Services-oriented architecture (SOA) may be “the best thing since bread came sliced”, says a Canadian analyst, but surprisingly it hasn’t gained much traction in the marketplace.
Today, a mere two-fifths of Canadian organizations are involved in an SOA project, with smaller businesses slower to adopt the architecture than larger ones.
SOA was pegged as “one of those next big things”, said David Senf, manager of software research at Toronto-based analyst firm IDC Canada Inc., at the IT360 conference this week.
“But that was seven years ago, and it’s interesting to see where we’re at with SOA adoption,” he said.
The lag is evident when Canadian companies are compared to their U.S. counterparts, who currently hold a strong lead in SOA adoption, said Senf. This is because Canada is primarily a mid-market country, with a manufacturing-heavy industry that tends not to be early adopters of this type of technology, he added.
Senf said the benefits to SOA include decreasing time to market, increasing adherence to regulatory compliance, increasing customer experience, optimizing end-to-end processes, and providing business intelligence.

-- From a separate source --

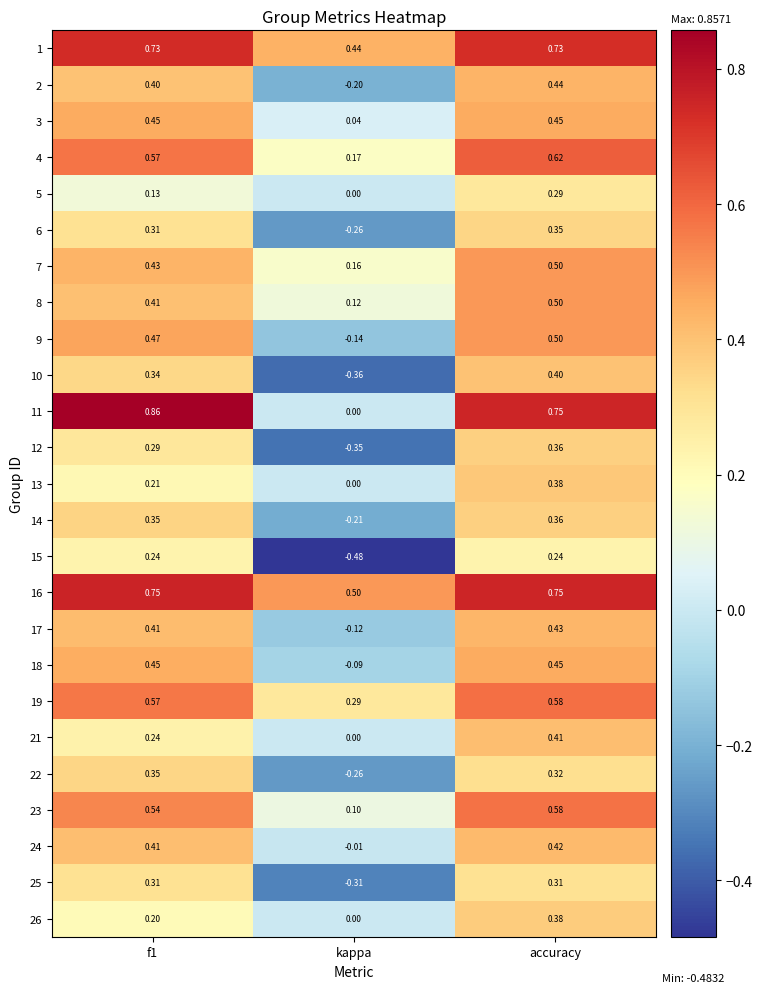

Which category has the lowest value in the 6 series?

kappa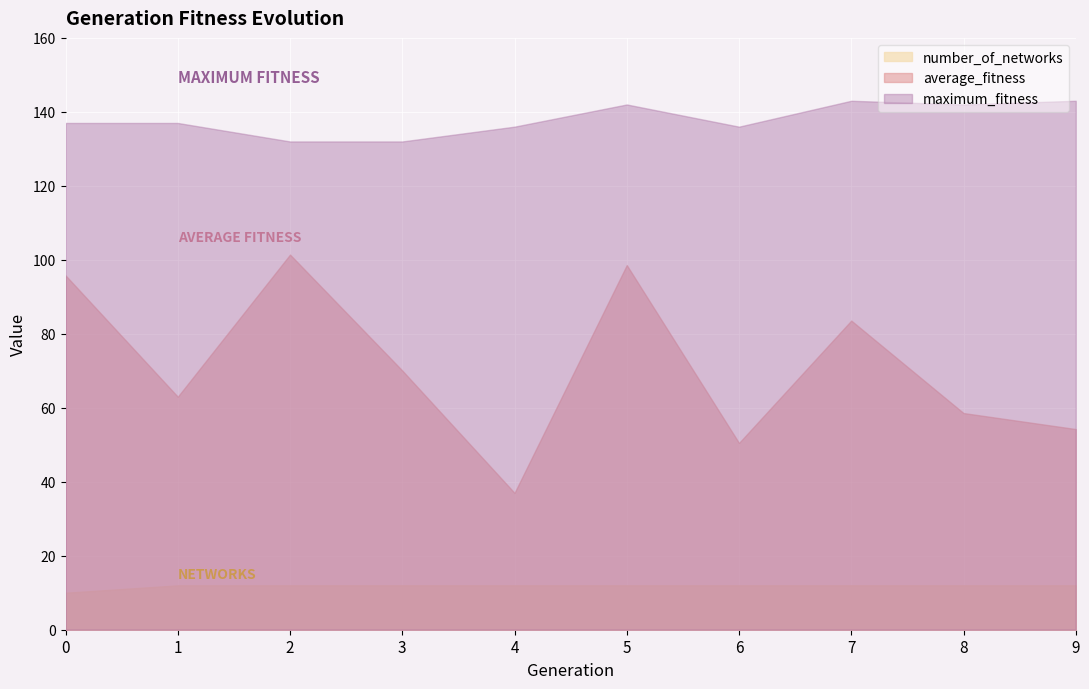

What value does the average_fitness series have at 3?

70.1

“When we look at companies who have automated more tasks, who have virtualized across these different layers, we do see them achieving various cost benefits, being able to be more flexible in their business processes.”
However, the SOA climate in Canada is not exactly active, said Senf. “Most organizations are saying they’re going to use it when it makes economic sense, or in an ad-hoc manner – a very passive-type thing.”

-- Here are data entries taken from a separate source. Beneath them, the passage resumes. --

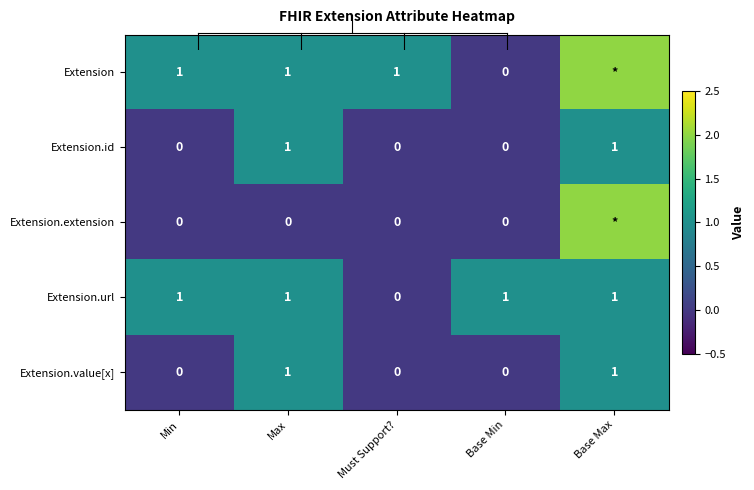

Where does the Extension series first go above 1?

Base Max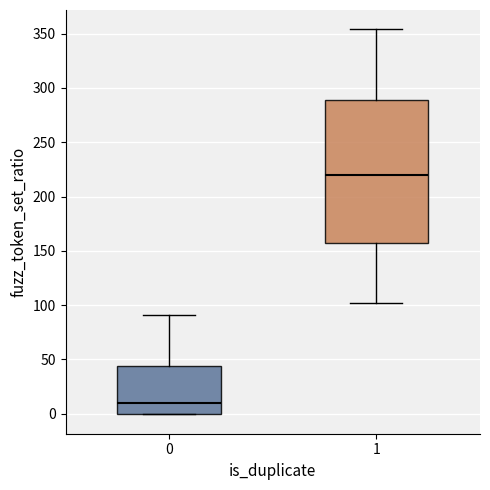

Which box has the lowest median line?

0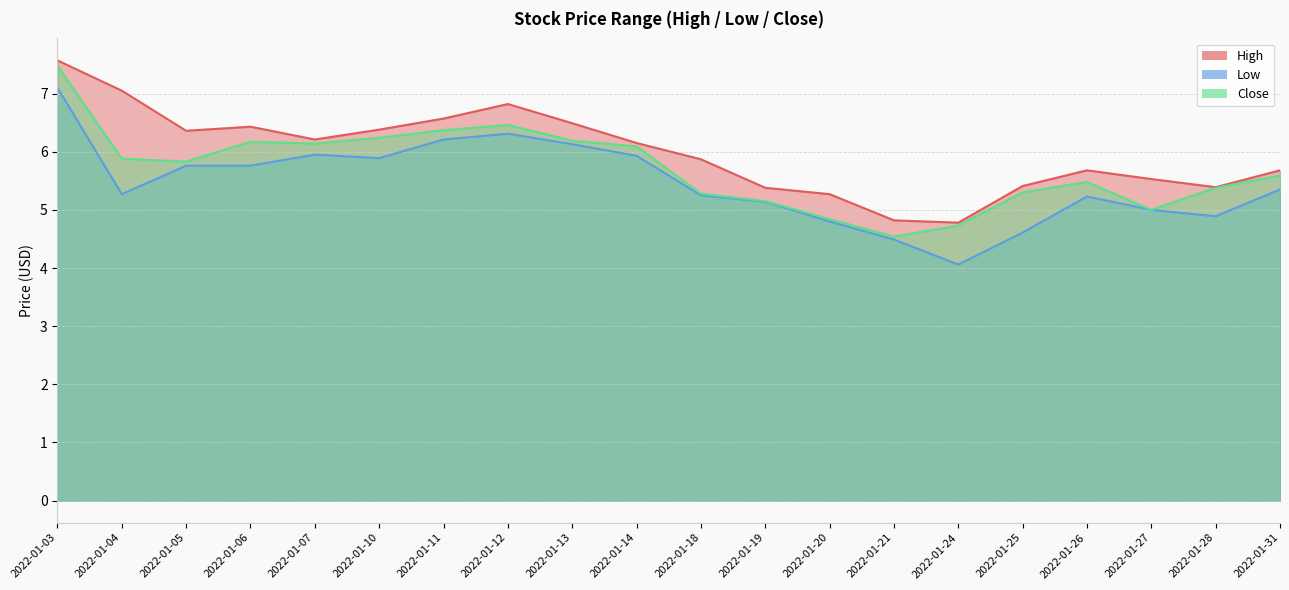

True or false: High and Close intersect in this chart.

False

He said organizations passive to SOA view the architecture as “just another tool in a toolbox to get something done,” rather than using it to transform the business.
But therein lays the issue behind SOA adoption, because most companies don’t see its business value, nor do they feel they can afford it, or have the SOA skill set among their IT functions to deploy and maintain it, he said.

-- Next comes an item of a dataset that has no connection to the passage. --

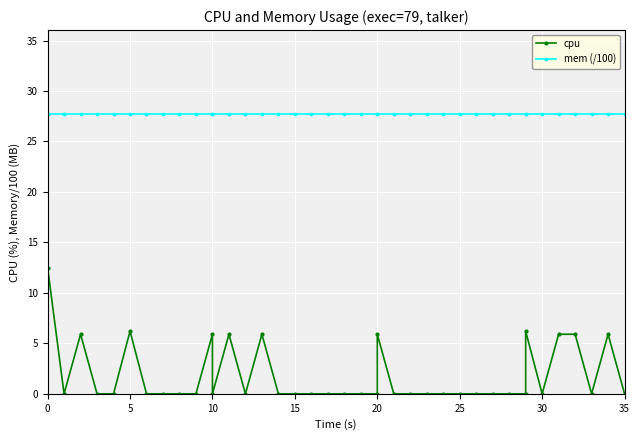

What is the label of the 23rd point from the left?

20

“That’s certainly what it looks like on the surface,” said Paul MacDonald, senior vice-president and chief information officer (CIO) at Regina, Sask.-based Farm Credit Canada Corp. “When you start to talk about SOA – even for me – it sounded like a new twist on every story I’d heard in the last 10 years.”
“While there is a learning curve, it’s not as mysterious as it originally seems.”
About three years ago, financial services organization Farm Credit Canada identified the need to redesign its customer enterprise value chain on SOA, by transforming the multi-stage process into an integrated end-to-end approach.
“SOA allows you to move to a place of continuous improvement around these business processes over time,” said MacDonald.
The slow SOA adoption observed in the Canadian marketplace, said MacDonald, is due to the IT industry asking the wrong questions. “A lot of people are arguing as to the purity of SOA – how many services do they actually have deployed, and so on.”
However, the real question, he said, is the reason SOA deployment has been so difficult for many organizations.
The problem is not technical, according to MacDonald. “It’s about business alignment and the need to manage business processes differently as we have in the past. That’s where most people get tripped up.”
SOA, he said, is the technology that will enable better business decisions.